▶ [Passage provided]

Out There

8 06 2015

Night 2/Day 3: Hazel Creek/Forney Creek Loop.

Planned itinerary: “an easy 12.3-mile cruise east on the Lakeshore Trail.”

Hazel Creek/Forney Creek Map

We woke up in the middle of the night to the pitter patter of rain on the tent. This was our first experience using the tent in rain, so we clicked on a light to make sure we weren’t getting any rain inside. There was a small pool starting to form on Bill’s side of the tent, so we looked around for other signs of leaks.  As I was searching, I noticed some clips on the four corners of the tent, which attached to a loop on the “bath tub”. Oh, we should have attached those earlier, as it helped lift up the sides of the bath tub to prevent water from entering the tent. Duh. Our lack of experience showed a bit, but we were lucky. Thankfully there were no other wet spots, and we could get back to sleep mostly confident that our tent would keep us dry through the night.

I had a bit of difficulty falling back to sleep. Not because of the rain, but because my whole body ached from our hike so far. I could not believe we still had 3 more days to go. And long ones at that!


This snail was on the outside of the tent when we woke up!

By morning, the rain had stopped, so we got up and started our morning chores. Bill pulled down the bear bag and searched for any dry fuel he could find for making breakfast, while I packed up our sleeping kits. We enjoyed some hot oatmeal with dried strawberries and bananas with a cup of vanilla chai on the side. We were fueled and ready to go, looking forward to our “easy cruise.” I put on my Vivos again; just the thought of putting on my Lunas made my feet hurt. I knew we didn’t have a lot of river crossings today, so these would probably do just fine.

We initially left camp by turning right, which took us along the shores of Fontana lake, where the water was crystal clear and we could see hundreds of trout swimming around. I’m not a fisherman, but I’m pretty sure I could have caught something there. We  also spotted a small snake and heard what I’m presuming was the call of an elk, or some other large mammal. We quickly realized that we had gone the wrong way out of camp, because the trail ended. Whoops. We backtracked to the sign that had directed us to the campsite, and realized that we needed to go in the opposite direction. At that crossroads, we saw our first real hiker since we left the AT. There was a man stopped at the sign, who had been backpacking with a few others who were on the other side of the bridge at that point. He told us that they had come from campsite 81, pointing in that direction. That’s the direction we needed to go, so we got to it!


We were barely 25 yards into the real hike, when Bill got a sharp pain in his foot. We stopped, he adjusted his shoes a little, but I could tell he was in pain. He was limping along, and we were moving at a snail’s pace. This was not good. It’s a good thing today was going to be easy. Easy? Yeah. Right. The “gentle roller coaster” was, to us, more challenging than the sharp downhills and stream crossings we had completed on day one. And we need to do this for 12.3 miles? Just great.

It took us several hours to get to site 81, which I guessed was about 4 miles from where we had spent the night. We were ready for a break, so we stopped there for lunch, to bathe, and to wash our clothes. It was a beautiful day, probably nearing 80, and we hadn’t seen any other hikers on the trail so we figured it was as good a spot as any to strip down and freshen up!

▶ [Dataset extract]
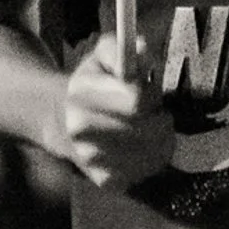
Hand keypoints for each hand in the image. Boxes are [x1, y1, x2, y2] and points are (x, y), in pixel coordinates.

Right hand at [55, 38, 171, 190]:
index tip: (146, 92)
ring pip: (153, 151)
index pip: (137, 99)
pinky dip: (154, 158)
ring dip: (162, 139)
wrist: (66, 123)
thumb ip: (123, 47)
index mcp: (82, 92)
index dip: (150, 94)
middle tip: (153, 113)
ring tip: (150, 129)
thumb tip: (146, 51)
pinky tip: (144, 148)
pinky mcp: (105, 180)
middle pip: (148, 128)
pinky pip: (147, 170)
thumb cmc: (95, 85)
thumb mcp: (104, 56)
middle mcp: (81, 127)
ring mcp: (91, 157)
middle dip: (159, 118)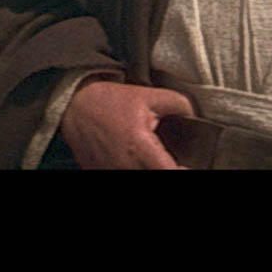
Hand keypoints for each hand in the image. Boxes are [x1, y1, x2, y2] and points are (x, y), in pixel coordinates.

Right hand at [59, 80, 194, 169]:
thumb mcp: (148, 96)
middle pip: (156, 175)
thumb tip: (195, 116)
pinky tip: (135, 159)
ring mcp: (111, 173)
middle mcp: (125, 167)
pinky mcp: (100, 174)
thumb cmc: (110, 102)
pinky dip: (133, 168)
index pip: (170, 172)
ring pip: (139, 175)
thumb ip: (178, 104)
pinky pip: (122, 174)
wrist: (76, 106)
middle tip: (171, 160)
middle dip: (166, 168)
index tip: (186, 164)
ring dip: (149, 168)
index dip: (183, 170)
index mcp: (140, 149)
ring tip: (151, 157)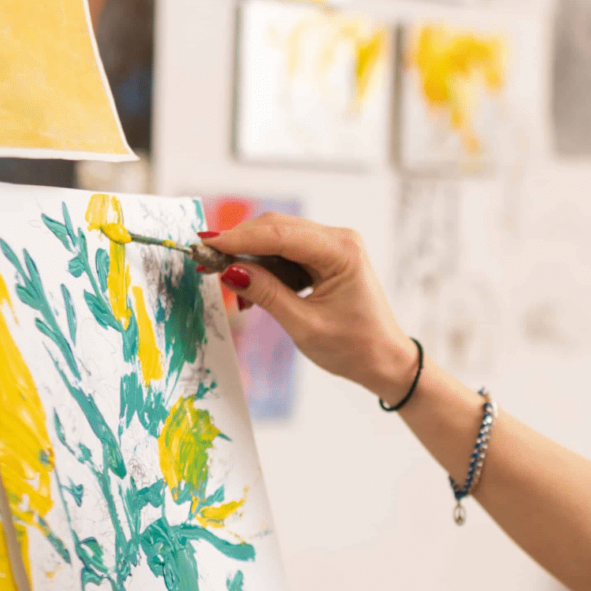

▶ [Your tasks]
1. In the hiking post, why should the clips on the tent's corners have been attached earlier? Answer in one to three sentences.
2. Please reproduce the stretch of the hiking post from "We woke up in" through "through the night.".
The records have nothing to do with the hiking post.

▶ [Completed exercise]
1. The clips attached to a loop on the "bath tub," and fastening them would have lifted the sides of the bath tub to keep water from entering the tent.

2.
We woke up in the middle of the night to the pitter patter of rain on the tent. This was our first experience using the tent in rain, so we clicked on a light to make sure we weren’t getting any rain inside. There was a small pool starting to form on Bill’s side of the tent, so we looked around for other signs of leaks.  As I was searching, I noticed some clips on the four corners of the tent, which attached to a loop on the “bath tub”. Oh, we should have attached those earlier, as it helped lift up the sides of the bath tub to prevent water from entering the tent. Duh. Our lack of experience showed a bit, but we were lucky. Thankfully there were no other wet spots, and we could get back to sleep mostly confident that our tent would keep us dry through the night.